Em crônica antiga disse acreditar nos eternizarmos através do DNA: nossas atitudes e nossos filhos são prolongamento de nossas vidas.
Tenho amigos com
pontos de vista semelhantes, em silêncio, para evitar colisões com salvadores
de almas.
Retomemos o fio da meada.
O tema ora tratado é um verdadeiro “Deus nos acuda”.
Nas grandes cidades, templos-auditórios - onde não se dobram joelhos - contrapõem-se às antigas igrejas e mesquitas. Neles, políticos de estado laico deixam-se ungir, a exemplo de tempos quando sem a unção papal a realeza não se validava. Deus parece continuar sendo político. Tais templos em áreas urbanas nobres e construções luxuosas surpreendem. Deus é ostentação. As magnificências artístico-arquitetônicas não são fato recente.
Em espaços públicos, câmaras, tribunais, cartórios - lugares consagrados para a Constituição Federal - é usual encontrar-se um exemplar da Bíblia. Em certas comunas pratica-se a leitura de trecho do Livro Sagrado na abertura das sessões, constando em ata o trecho lido: tudo na contramão do laicismo.
Emissoras de TV e Rádio, concessão de um poder público laico, exibem programas religiosos de variados matizes, alguns até com palavras de ordem contra o capeta. Deus parece ser fúria.
Há alguns anos, a expressão “o Papa veste Prada” rodou mundo. Deus seria fashion?
Há quem justifique catástrofes - o terremoto em Sodoma e Gomorra ou a presente pandemia - como “castigo de Deus”. Deus será vingança?
Onde vivo, já ouvi pregar “acarajé é coisa do diabo”. Deus é fraude.
Nas ruas deste recanto do Recôncavo Baiano, em postes, há placas inscritas: Só Jesus salva! Um jogo de palavras. Deus parece ser exclusividade.
Falando-se em jogo,
atletas de futebol – no plural, pois a cena repete-se à exaustão – após o gol,
voltam indicadores ao alto, suposta morada divina. Deus, pelo visto, é torcida.

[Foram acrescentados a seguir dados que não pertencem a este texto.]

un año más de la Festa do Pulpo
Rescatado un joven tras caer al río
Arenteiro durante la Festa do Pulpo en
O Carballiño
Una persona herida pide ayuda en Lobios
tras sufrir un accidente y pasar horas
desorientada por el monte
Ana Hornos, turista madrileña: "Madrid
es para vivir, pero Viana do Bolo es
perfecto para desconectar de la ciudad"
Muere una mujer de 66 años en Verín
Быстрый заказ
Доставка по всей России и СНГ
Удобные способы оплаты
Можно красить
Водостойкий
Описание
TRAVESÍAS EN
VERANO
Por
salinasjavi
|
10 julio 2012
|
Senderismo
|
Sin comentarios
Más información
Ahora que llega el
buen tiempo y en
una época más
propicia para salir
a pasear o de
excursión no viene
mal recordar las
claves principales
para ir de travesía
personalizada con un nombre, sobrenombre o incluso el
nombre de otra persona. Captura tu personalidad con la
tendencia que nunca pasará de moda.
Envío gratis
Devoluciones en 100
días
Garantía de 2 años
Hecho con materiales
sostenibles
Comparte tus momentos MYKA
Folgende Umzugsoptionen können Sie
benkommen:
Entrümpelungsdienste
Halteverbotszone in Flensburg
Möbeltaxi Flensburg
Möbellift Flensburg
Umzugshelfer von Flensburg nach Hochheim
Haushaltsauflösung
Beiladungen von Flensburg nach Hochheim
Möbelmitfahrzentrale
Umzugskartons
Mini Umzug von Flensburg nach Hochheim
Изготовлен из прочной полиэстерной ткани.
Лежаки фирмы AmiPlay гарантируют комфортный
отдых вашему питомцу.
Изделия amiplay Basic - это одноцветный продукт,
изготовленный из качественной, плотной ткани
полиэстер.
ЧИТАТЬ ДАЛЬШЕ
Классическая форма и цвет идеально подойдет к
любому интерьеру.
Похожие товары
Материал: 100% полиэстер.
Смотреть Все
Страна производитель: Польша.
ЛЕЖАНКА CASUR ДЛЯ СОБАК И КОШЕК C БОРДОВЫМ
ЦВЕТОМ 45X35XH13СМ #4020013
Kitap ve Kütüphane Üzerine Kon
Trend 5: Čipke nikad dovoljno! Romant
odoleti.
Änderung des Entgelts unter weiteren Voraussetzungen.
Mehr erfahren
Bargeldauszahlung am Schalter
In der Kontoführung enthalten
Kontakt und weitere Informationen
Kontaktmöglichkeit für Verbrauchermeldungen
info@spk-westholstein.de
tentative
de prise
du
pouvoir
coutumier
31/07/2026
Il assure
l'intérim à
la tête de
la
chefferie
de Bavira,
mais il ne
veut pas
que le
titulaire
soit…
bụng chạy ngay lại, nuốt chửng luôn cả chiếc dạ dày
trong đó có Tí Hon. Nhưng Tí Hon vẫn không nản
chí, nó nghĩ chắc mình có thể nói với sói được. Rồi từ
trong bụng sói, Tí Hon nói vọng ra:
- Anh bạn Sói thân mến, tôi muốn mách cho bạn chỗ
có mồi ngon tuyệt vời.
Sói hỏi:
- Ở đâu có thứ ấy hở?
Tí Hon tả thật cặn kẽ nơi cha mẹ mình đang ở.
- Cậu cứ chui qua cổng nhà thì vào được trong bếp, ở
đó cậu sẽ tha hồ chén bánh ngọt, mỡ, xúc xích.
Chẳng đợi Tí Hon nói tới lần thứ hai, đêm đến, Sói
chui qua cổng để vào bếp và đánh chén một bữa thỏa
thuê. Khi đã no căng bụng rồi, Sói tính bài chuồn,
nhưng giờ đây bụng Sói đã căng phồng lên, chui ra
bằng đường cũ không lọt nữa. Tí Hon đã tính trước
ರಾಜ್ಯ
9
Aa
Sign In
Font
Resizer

Os da equipe contrária agem da mesma forma:
joelhos ao chão, dedos ao céu. Deus, no caso, parece ser volúvel.
Se você for ocupado ou não souber rezar, não há problema. Em jornais e cartazes do metrô há oferta de aplicativo para encomendar orações e intenções. Outras pessoas rezarão por você: Deus está on-line. Todavia, não esqueça, terá algo a pagar em troca: Deus deve ser capitalista.
Chegamos ao cúmulo de
colocar o nome de Deus nas cédulas de dinheiro, haverá algo tão sujo quanto uma
cédula?
Ora-se em silêncio,
mas Deus parece ser surdo, tal o nível do som dos alto-falantes da maioria dos
templos.
Se o fizéssemos,
descolando-nos do hábito de atribuir à vontade de um ser supremo o quanto acontece
ou deixa de acontecer, talvez concluíssemos ser a sempiterna indagação da
“causa não causada” - nossa mais poderosa quimera - simples construção humana e
cruel e a aceitássemos tal qual é, pois com toda certeza, se Deus existe, Deus
é mais! Muito mais do quanto imaginar se possa. De tanto, não duvido.